А затем показался и сам скит. Меньше всего он походил на те убогие строения, какими рисовались древние монашеские скиты во многочисленных пустынях. На холме высилось здание маяка, неподалеку жилой дом, по виду – возведенная еще в прошлом веке монастырская гостиница, ныне переоборудованная в тюрьму. Грузовики с заключенными въезжали внутрь ограды, машины с вооруженной охраной оставались снаружи. Только бесившиеся собаки – им приказали спрыгнуть на землю – нарушали торжественный покой ампирного монастырского убежища. Мы выстроились во дворике, нас разбивали на мелкие группы, разводили группы по камерам. Здесь не было огромных помещений, как в главных корпусах монастыря, одиночные комнатки бывшей гостиницы вмещали не больше трех-пяти нар. В камере, куда я попал, из знакомых был только Витос, даже лиц двоих других не помню. Витос невесело сказал мне:
– Отдохнем перед последним этапом, – и растянулся на нарах.

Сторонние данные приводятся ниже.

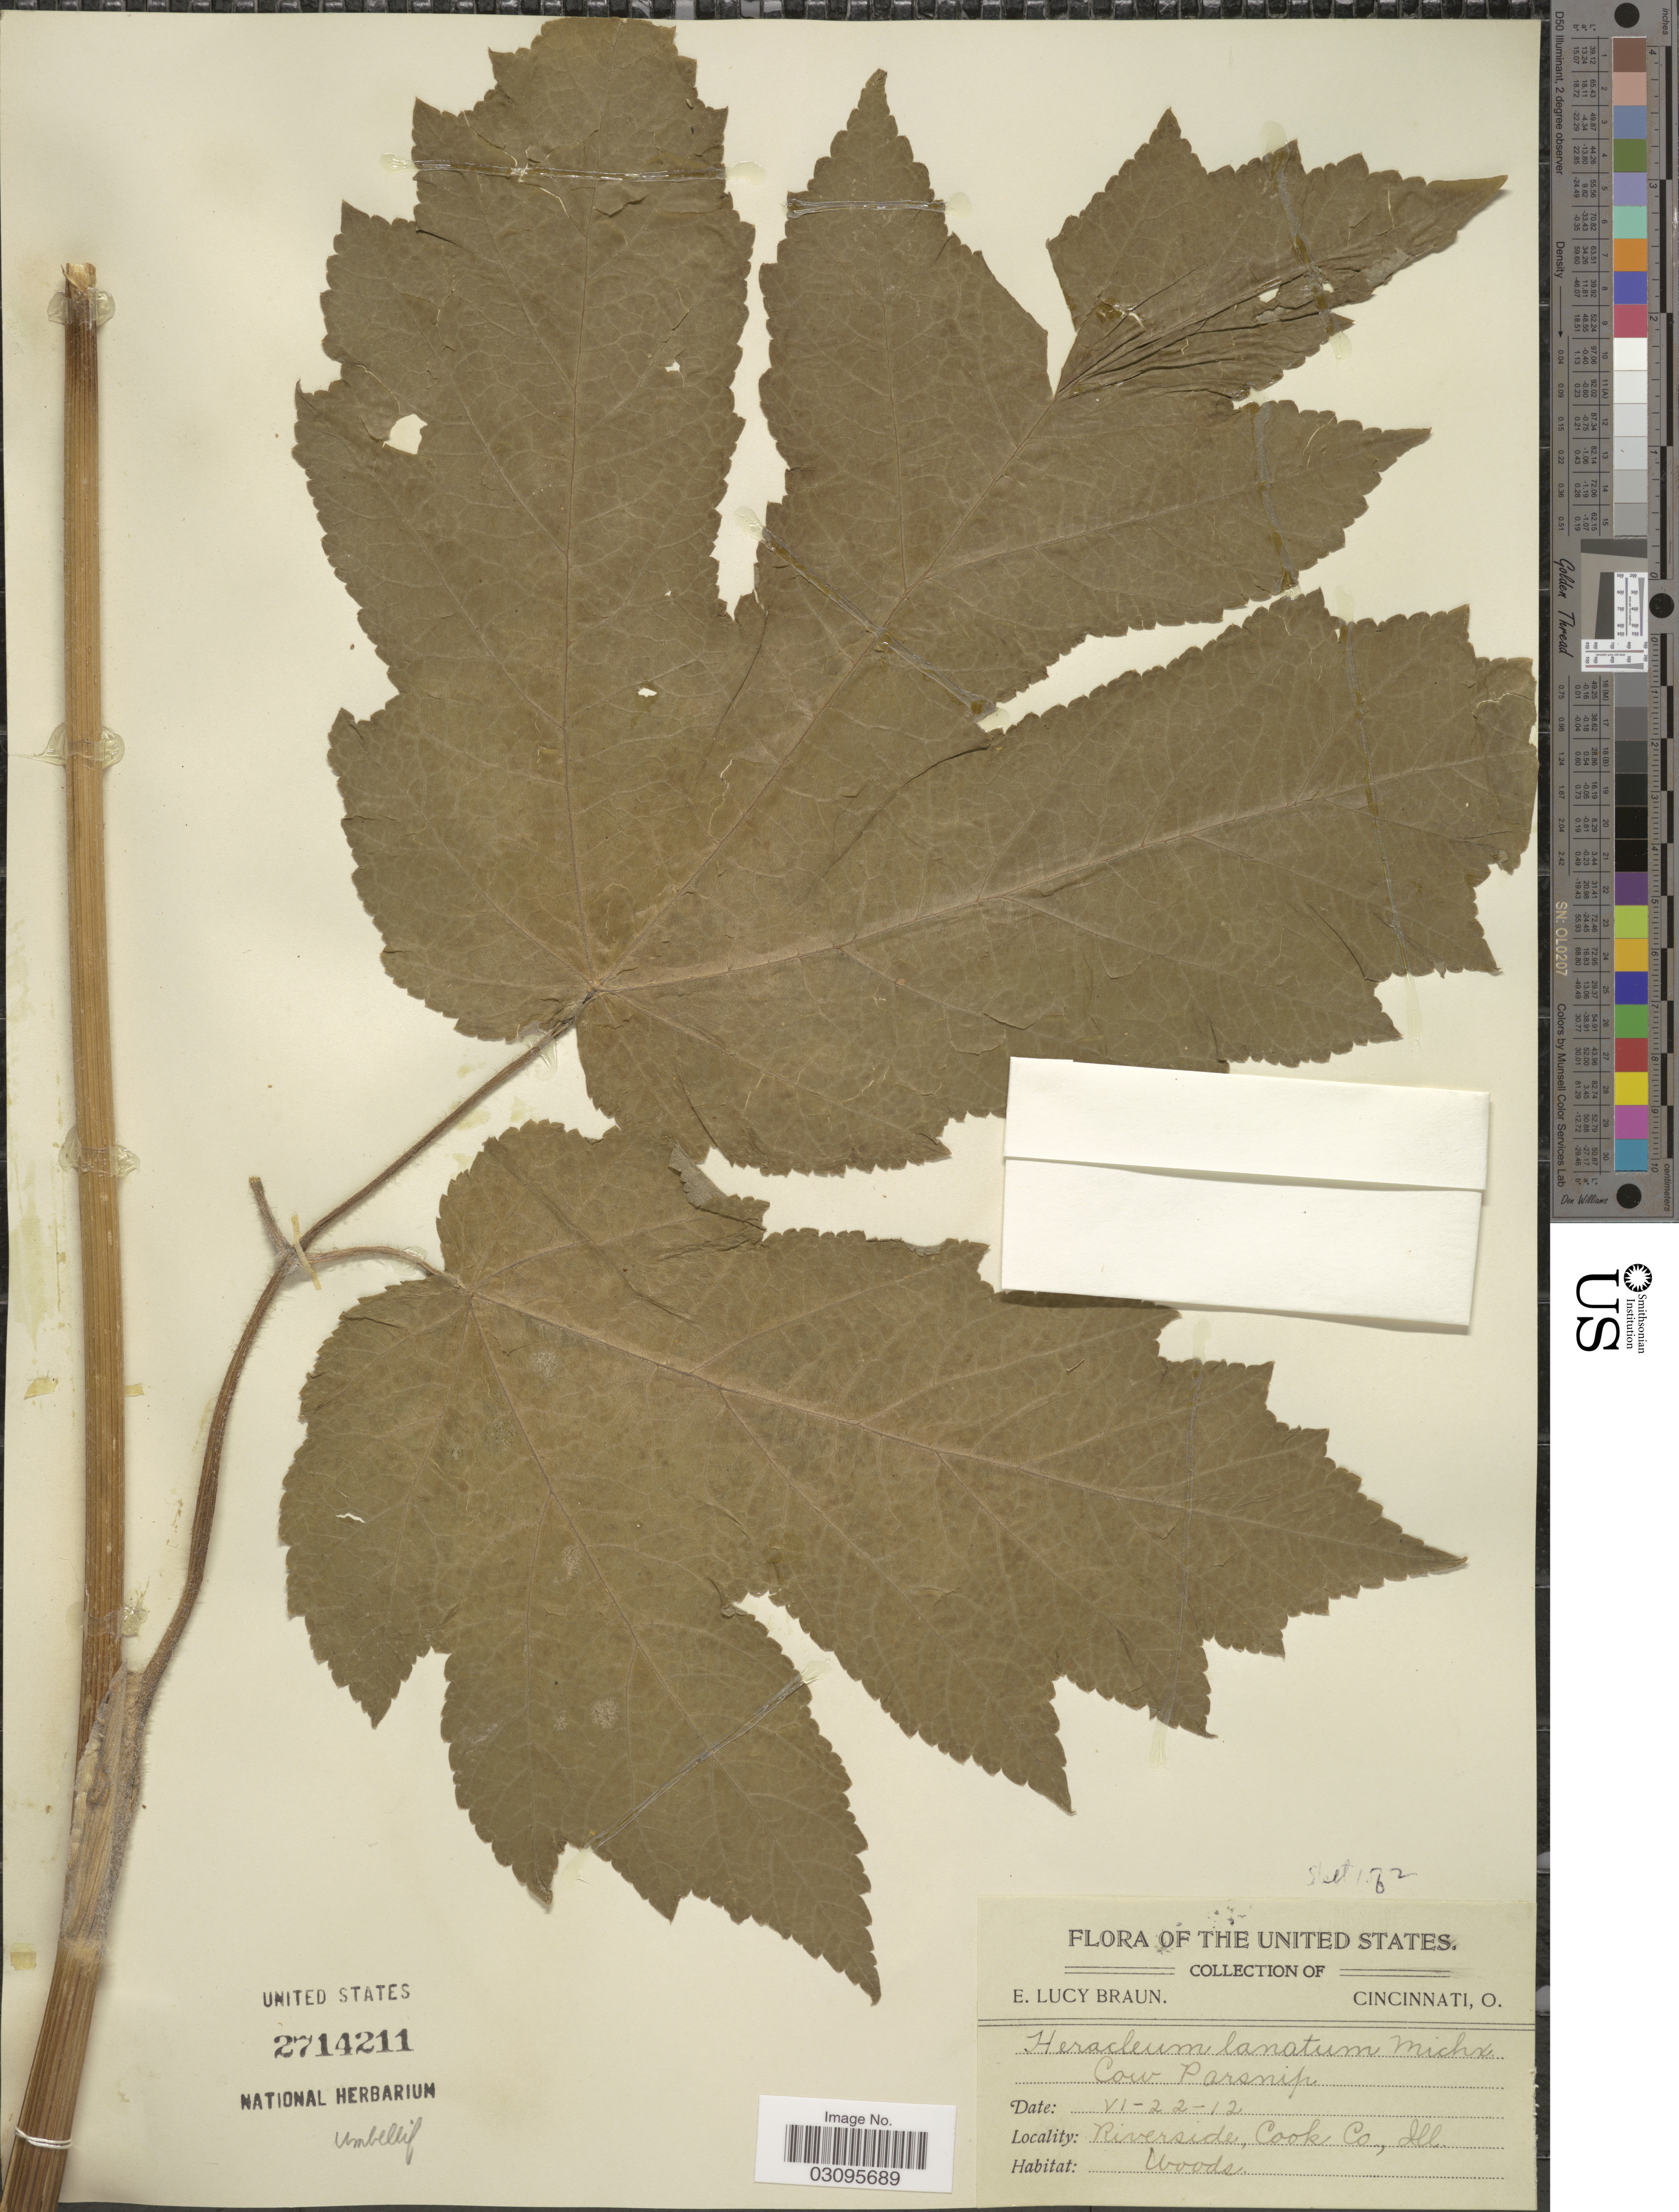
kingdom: Plantae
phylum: Tracheophyta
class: Magnoliopsida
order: Apiales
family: Apiaceae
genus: Heracleum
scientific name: Heracleum lanatum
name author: Michx.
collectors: E. L. Braun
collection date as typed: Transcribed d/m/y: 22/6/12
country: United States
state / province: Illinois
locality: Riverside, Cook Co, Ill.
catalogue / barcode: US 2714211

– Ужасно есть хочется, – пожаловался я.
Мне всегда хотелось есть, а в это утро нам к тому же не выдали завтрака. Даже грозное упоминание о последнем этапе не утишило голода. Я тоже лег на нары и попытался уснуть, сон в какой-то мере компенсировал нехватку еды. В тюрьме нам не разрешалось спать днем, за непослушание могли и прогулки лишить, и отправить в карцер. Там, в моей ставшей чуть ли не любимой камере No 254, я приучился спать, демонстрируя усердное чтение: лежа на нарах – это разрешалось, – водружал на грудь книжку и, прикрывая ею лицо, мирно дремал. Здесь книг не было, но и не прозвучало запрета спать. Я заснул, только опустил голову на соломенную подушку.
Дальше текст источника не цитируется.